Accumulations of scrubby, translucent paint, and chinks of revealed,
contrasting colour between larger shapes, introduce breathing space into what
might otherwise be a claustrophobic experience.
It pleases me
that ‘Somewhat Abstract’ introduced
me to two interesting painters of whom I had no previous knowledge, amongst
some acknowledged big names and relatively familiar images. It’s also intriguing (and illuminating of the
current cultural situation) that work which might have emerged at any point
over the last hundred years, (for example, in the case of Abts and Caivano),
was actually produced within the last decade.
Nottingham Contemporary, April, 2014 |
‘Somewhat Abstract: Selections From The Arts Council
Collection’, Continues
until 29 June 2014 at: Nottingham Contemporary, Weekday Cross, Nottingham NG1
2GB.
Man the building is my favorite.
ReplyDeleteThe works are impeccable....but the building is mine.

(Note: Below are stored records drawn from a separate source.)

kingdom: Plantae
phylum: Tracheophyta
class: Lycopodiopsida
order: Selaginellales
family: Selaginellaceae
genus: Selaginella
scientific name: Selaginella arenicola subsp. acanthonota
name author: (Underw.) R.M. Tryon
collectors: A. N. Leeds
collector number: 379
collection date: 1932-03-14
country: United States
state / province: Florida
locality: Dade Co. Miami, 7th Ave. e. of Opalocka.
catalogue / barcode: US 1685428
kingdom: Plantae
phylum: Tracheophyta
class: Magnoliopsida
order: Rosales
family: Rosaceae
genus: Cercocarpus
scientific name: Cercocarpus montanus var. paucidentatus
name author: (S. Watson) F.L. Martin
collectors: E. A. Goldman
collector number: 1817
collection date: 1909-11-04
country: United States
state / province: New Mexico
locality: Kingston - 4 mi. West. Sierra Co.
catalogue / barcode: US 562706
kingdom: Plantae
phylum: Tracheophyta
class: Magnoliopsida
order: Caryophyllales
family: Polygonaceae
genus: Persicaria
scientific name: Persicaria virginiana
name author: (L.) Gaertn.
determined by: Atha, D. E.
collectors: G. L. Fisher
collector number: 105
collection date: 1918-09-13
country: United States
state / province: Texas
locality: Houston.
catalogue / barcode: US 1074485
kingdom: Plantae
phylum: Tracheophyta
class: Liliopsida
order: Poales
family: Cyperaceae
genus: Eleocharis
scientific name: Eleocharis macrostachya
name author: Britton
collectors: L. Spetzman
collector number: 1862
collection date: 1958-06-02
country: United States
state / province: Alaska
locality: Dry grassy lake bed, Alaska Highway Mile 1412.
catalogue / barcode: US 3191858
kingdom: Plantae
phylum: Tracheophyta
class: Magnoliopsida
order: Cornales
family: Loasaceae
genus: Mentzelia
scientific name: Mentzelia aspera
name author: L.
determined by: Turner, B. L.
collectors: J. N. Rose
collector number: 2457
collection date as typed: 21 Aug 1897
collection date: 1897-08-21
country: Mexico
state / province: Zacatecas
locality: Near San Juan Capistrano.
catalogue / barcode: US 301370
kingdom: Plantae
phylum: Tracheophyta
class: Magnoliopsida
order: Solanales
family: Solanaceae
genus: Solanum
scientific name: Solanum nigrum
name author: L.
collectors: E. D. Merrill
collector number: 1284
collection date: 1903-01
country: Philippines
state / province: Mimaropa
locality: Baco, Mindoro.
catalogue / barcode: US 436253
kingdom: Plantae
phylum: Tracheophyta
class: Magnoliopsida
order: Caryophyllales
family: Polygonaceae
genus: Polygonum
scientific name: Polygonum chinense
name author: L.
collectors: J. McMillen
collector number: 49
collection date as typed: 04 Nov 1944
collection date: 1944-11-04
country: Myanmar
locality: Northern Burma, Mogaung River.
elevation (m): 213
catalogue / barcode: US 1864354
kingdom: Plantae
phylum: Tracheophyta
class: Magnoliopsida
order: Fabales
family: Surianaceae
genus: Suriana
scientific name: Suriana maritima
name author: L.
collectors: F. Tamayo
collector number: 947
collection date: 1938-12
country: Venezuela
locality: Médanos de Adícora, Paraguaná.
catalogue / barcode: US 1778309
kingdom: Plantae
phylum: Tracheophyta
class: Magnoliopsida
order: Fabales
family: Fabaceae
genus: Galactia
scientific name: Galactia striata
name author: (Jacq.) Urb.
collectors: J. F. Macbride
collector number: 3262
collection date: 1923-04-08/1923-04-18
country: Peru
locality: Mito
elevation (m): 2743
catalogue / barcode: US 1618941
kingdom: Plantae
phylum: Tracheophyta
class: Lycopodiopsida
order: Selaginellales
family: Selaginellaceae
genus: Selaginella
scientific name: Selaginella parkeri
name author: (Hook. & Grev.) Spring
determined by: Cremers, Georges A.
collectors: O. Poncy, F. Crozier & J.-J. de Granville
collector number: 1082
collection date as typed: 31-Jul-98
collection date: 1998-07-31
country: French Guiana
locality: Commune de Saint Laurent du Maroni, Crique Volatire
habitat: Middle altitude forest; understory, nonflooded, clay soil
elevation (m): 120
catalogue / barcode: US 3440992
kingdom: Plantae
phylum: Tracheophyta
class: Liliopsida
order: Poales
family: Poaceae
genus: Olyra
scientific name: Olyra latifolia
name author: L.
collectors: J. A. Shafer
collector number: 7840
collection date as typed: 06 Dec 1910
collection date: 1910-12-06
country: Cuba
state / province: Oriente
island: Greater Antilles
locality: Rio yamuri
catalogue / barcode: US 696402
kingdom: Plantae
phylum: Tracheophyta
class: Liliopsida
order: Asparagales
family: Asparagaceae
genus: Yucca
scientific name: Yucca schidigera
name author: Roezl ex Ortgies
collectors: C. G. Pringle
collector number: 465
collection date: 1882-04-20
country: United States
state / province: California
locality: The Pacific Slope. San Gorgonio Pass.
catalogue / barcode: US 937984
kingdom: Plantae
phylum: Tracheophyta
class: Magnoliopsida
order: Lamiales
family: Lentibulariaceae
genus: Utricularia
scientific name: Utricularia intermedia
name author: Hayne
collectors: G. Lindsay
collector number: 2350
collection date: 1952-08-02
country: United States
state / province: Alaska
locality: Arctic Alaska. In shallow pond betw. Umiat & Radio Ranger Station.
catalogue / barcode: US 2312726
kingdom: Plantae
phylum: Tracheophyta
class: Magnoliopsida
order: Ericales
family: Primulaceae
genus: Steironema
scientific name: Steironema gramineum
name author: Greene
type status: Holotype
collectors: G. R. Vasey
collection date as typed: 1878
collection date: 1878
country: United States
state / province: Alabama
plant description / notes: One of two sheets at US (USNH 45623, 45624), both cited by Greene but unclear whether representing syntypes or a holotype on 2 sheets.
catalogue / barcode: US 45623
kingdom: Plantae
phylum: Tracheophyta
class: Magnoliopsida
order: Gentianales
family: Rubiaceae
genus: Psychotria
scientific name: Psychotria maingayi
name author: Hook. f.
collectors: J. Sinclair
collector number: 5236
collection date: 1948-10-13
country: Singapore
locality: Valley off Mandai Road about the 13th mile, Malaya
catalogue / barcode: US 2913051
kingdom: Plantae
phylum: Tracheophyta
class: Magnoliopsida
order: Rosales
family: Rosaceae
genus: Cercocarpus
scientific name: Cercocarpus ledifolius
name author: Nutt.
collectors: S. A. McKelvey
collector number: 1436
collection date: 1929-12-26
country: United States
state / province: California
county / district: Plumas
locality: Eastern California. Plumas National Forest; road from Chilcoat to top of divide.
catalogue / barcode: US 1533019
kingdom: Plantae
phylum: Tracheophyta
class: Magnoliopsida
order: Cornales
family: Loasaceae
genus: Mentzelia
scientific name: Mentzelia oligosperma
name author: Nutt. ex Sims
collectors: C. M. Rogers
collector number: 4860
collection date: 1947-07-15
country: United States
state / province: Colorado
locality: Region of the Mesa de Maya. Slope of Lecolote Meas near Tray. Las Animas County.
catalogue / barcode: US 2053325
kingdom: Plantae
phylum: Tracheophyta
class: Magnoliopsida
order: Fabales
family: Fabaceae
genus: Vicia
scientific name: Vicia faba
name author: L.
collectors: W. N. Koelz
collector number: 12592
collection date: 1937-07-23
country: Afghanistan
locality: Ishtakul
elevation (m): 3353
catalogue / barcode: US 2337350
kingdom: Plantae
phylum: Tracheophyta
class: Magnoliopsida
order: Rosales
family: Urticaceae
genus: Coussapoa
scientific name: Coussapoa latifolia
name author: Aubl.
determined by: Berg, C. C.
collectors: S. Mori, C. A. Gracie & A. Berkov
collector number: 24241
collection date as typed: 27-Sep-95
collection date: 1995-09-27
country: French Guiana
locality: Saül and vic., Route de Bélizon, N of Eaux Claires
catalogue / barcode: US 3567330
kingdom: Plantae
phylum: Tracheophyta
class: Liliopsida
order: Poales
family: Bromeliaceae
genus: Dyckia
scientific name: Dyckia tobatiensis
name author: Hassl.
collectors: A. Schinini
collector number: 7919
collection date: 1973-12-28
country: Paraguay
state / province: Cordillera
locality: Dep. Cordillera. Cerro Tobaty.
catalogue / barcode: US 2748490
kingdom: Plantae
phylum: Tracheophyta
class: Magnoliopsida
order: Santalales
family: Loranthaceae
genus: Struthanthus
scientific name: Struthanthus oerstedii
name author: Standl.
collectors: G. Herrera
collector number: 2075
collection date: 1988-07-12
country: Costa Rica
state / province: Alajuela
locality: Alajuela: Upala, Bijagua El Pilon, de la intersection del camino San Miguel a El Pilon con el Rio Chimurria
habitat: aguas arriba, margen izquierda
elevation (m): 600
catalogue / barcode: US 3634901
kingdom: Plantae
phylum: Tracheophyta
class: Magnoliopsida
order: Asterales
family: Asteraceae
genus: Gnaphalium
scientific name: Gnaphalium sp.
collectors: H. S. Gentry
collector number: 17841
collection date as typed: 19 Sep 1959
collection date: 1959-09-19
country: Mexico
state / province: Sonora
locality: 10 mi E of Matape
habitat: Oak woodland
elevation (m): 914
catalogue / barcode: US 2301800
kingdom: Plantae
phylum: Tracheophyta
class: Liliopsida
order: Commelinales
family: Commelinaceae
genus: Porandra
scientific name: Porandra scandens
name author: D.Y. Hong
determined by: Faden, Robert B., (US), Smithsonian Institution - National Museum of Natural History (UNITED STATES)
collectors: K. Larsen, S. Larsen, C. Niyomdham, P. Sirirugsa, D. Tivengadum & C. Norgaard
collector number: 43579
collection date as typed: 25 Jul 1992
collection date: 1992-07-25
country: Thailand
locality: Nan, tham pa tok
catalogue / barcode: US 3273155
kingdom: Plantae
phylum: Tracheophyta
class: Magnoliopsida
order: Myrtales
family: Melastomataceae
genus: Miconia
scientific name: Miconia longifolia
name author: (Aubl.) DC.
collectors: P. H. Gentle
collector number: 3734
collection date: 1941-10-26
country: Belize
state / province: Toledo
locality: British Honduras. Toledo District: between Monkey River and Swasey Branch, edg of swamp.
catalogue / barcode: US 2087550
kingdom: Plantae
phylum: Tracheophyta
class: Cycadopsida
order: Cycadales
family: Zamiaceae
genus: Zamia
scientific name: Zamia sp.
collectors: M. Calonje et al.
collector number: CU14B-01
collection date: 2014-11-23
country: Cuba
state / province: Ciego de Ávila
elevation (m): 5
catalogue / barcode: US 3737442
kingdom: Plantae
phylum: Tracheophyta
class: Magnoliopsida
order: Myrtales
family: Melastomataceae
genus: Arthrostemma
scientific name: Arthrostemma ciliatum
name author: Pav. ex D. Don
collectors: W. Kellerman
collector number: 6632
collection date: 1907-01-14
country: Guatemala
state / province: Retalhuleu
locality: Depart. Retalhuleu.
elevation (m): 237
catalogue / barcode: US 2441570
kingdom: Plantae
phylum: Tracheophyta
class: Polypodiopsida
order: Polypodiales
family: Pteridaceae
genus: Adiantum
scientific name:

And that's just the back door. We got a rash of new Galleries in the UK around the time of Millennium and Nottingham's is amongst the most visually arresting. It took them a long time (and plenty of money), to finish it but was worth it, I think. Those green walls and gold detailing look pretty good when the sunlight hits them.
ReplyDeleteMost importantly, many of their exhibitions have been well worth visiting, and it's become a bit of a beacon for contemporary art in the Midlands.